Google Scholar lists 20,000 citations to Rothaermel's research, with an h-index of 37. Based on having published papers in the top 1% based on citations, Thomson Reuters identified him as one of the world's most influential scientific minds. He is listed among the top-100 scholars based on impact over more than a decade in economics and business. According to research conducted by the Meta-Research Innovation Center at Stanford University, Rothaermel is among the world's top 2% most-cited researchers. Looking at several indicators, the study analyzed data from 1996 through 2019, covering approximately 7 million scientists in 22 major fields ranging from chemistry to engineering to economics and business.
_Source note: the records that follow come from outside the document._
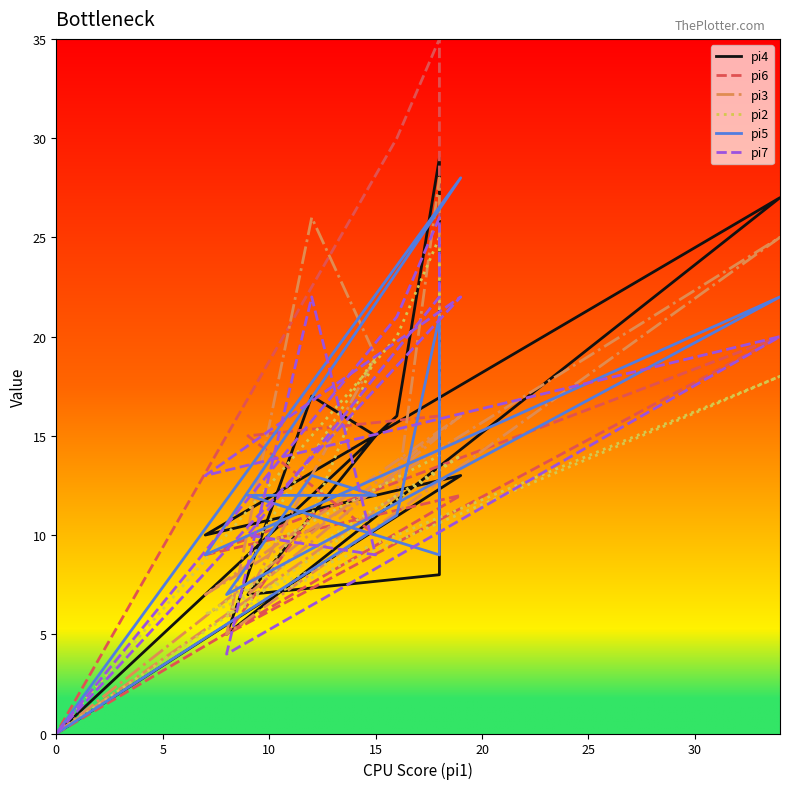

Where do pi6 and pi3 first cross each other?

5 and 10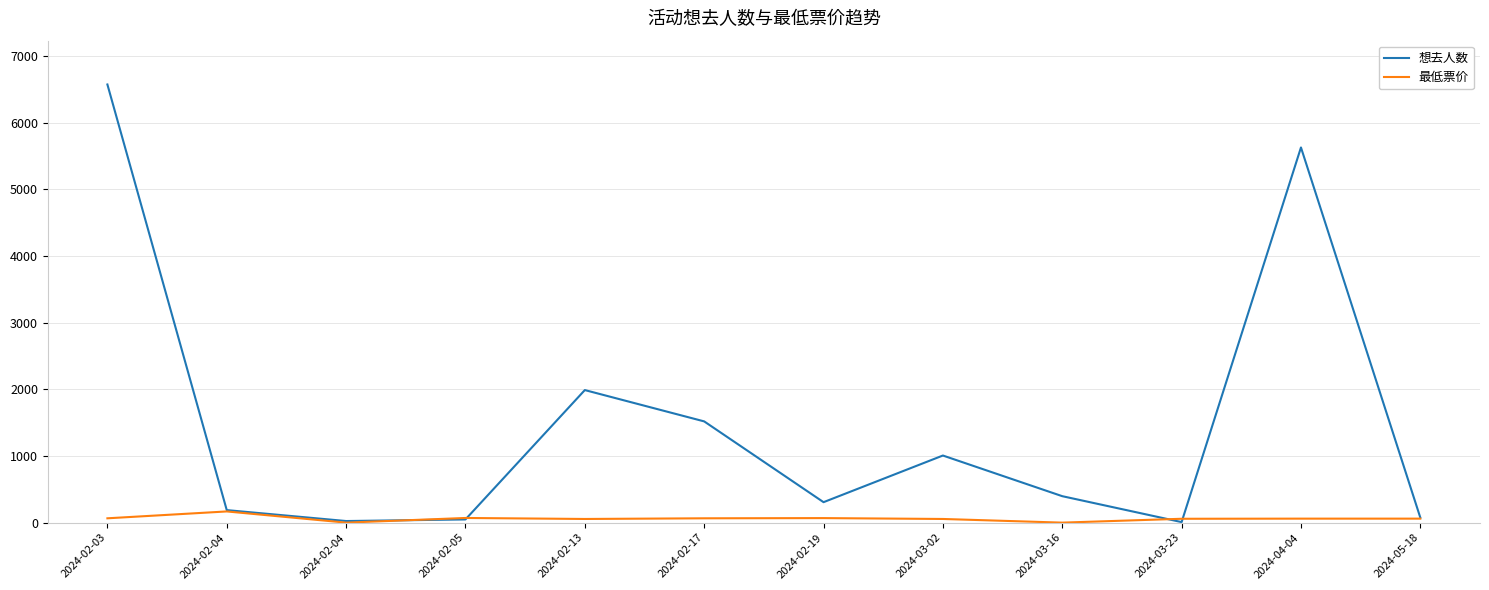

What is the sum of the 想去人数 values at 2024-03-02 and 2024-02-05?

1055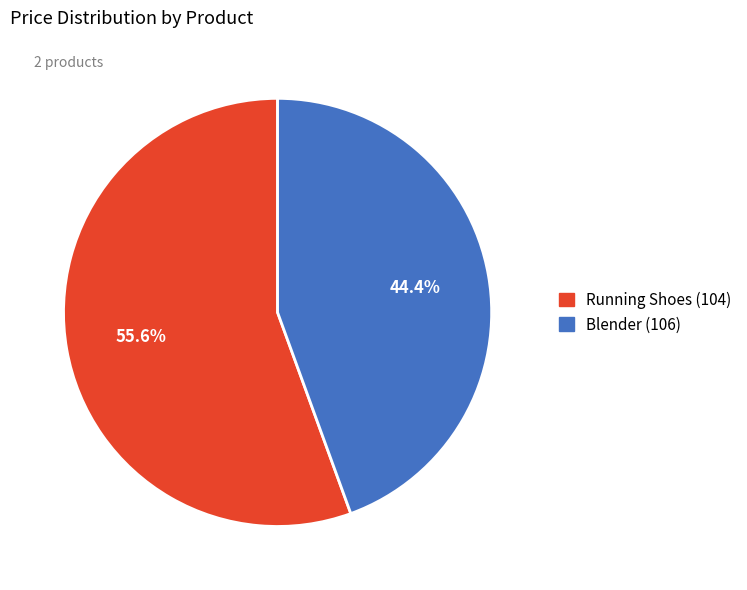

How many slices are in this pie chart?

2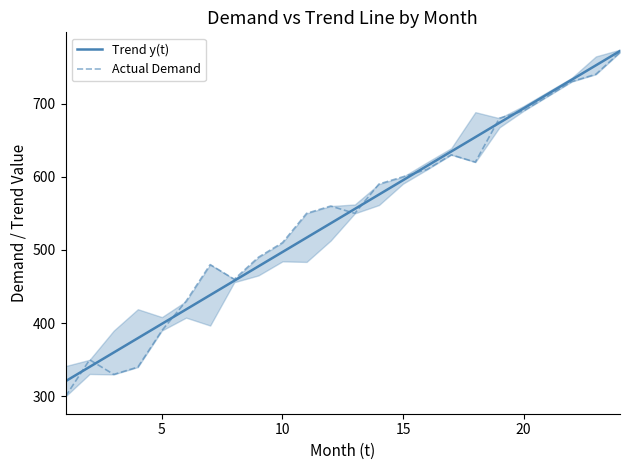

The value of Actual Demand at 21 is 1002.5. True or false?

False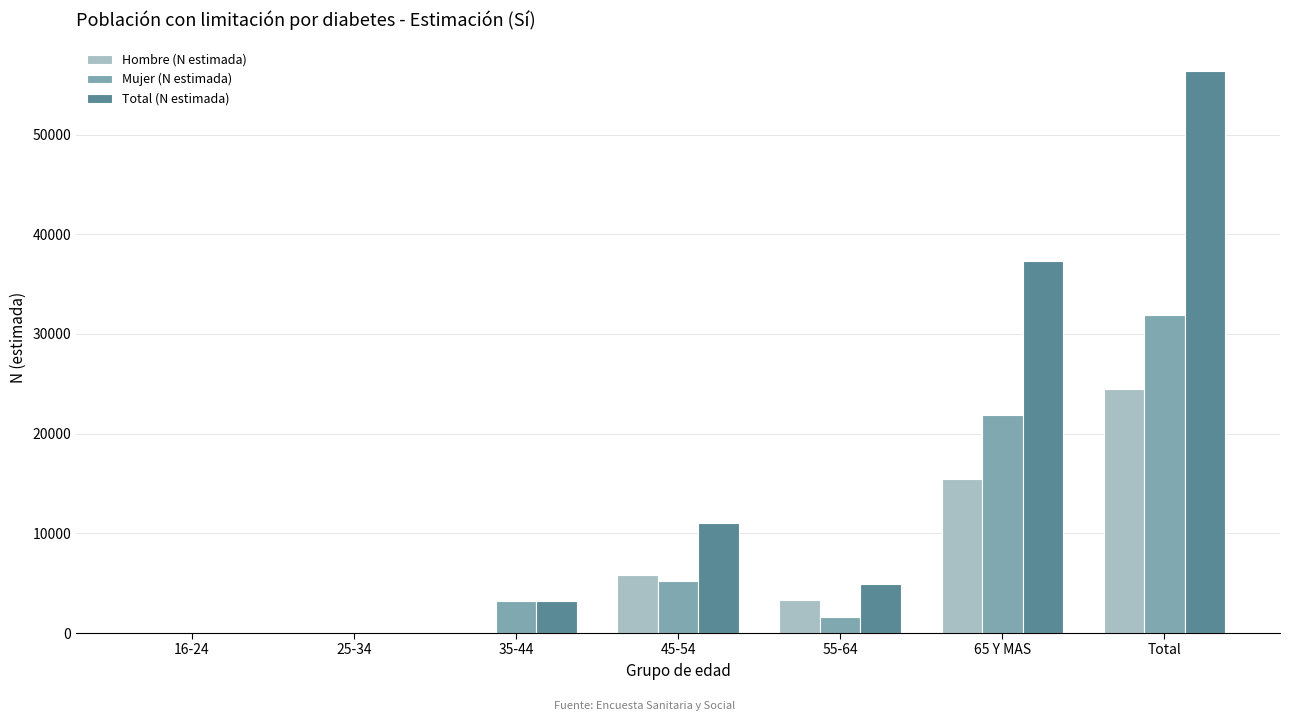

What are all the series names shown in the legend?

Hombre (N estimada), Mujer (N estimada), Total (N estimada)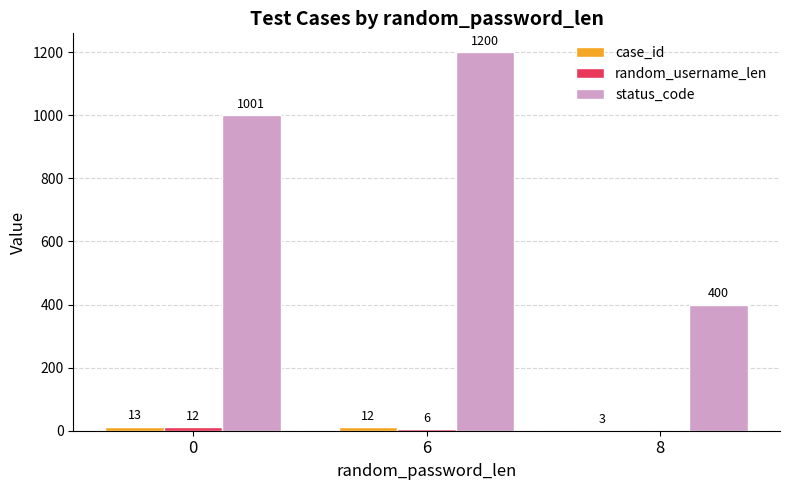

Which series has the largest range (max minus min)?

status_code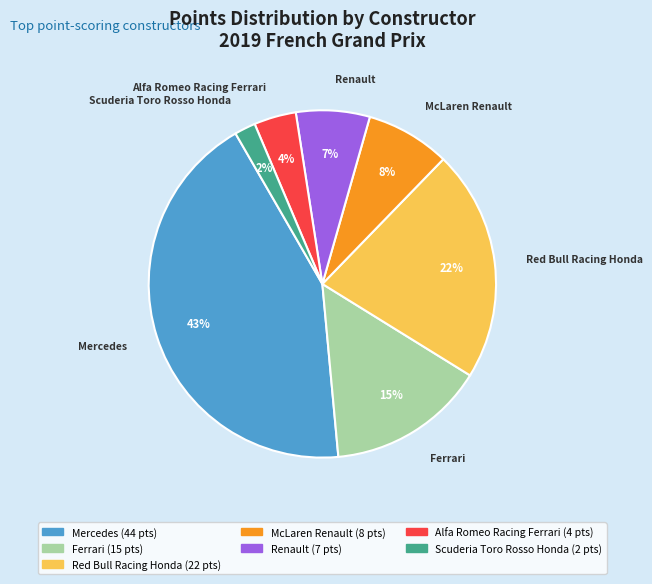

To the nearest percent, what is the difference between the largest and smallest slice percentages?

41%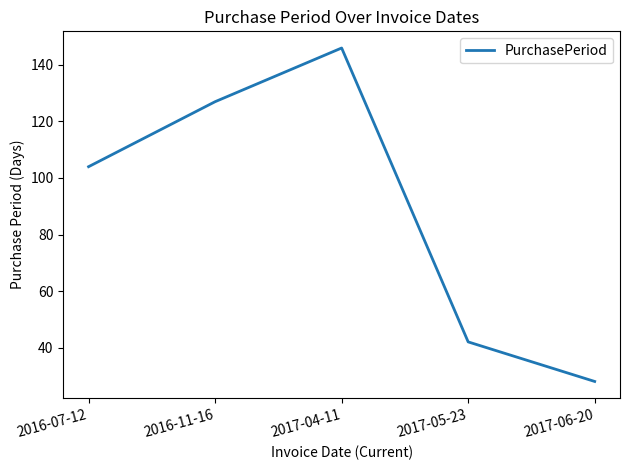

What is the change in value from 2016-11-16 to 2017-06-20?

-99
Rothaermel, with a more recent Ph.D. vintage, ranks ranked #233 out of a total of 36,319 scholars in Business & Management over the last few decades, which is in the top 0.64%.

Rothaermel is also the author of a leading textbook—Strategic Management (1e 2012; 2e 2014; 3e 2016; 4e 2018; 5e 2020; translations: Greek, Korean, Mandarin, and Spanish). He also authored more than 20 "bestselling" case studies distributed by Harvard Business Publishing.

== Honors and awards ==

Rothaermel received a National Science Foundation CAREER Award. He has won several teaching and research awards, including the Academy of Management Newman Award, the Strategic Management Society Conference Best Paper Prize, the DRUID Conference Best Paper Award, and the Israel Strategy Conference Best Paper Prize. He also received Sloan Industry Studies Best Paper Award for his 2007 Organization Science Paper. Rothaermel also received different teaching awards for excellence in the classroom, including the GT-wide Georgia Power Professor of Excellence award and the University of Washington Distinguished Teaching Award.

Bloomberg Businessweek named Rothaermel one of Georgia Tech's Prominent Faculty, while Poets & Quants selected Rothaermel as one of the "Favorite Business School Professors Teaching MBAs". The Ewing Marion Kauffman Foundation views Rothaermel as one of the world's 75 thought leaders in entrepreneurship and innovation.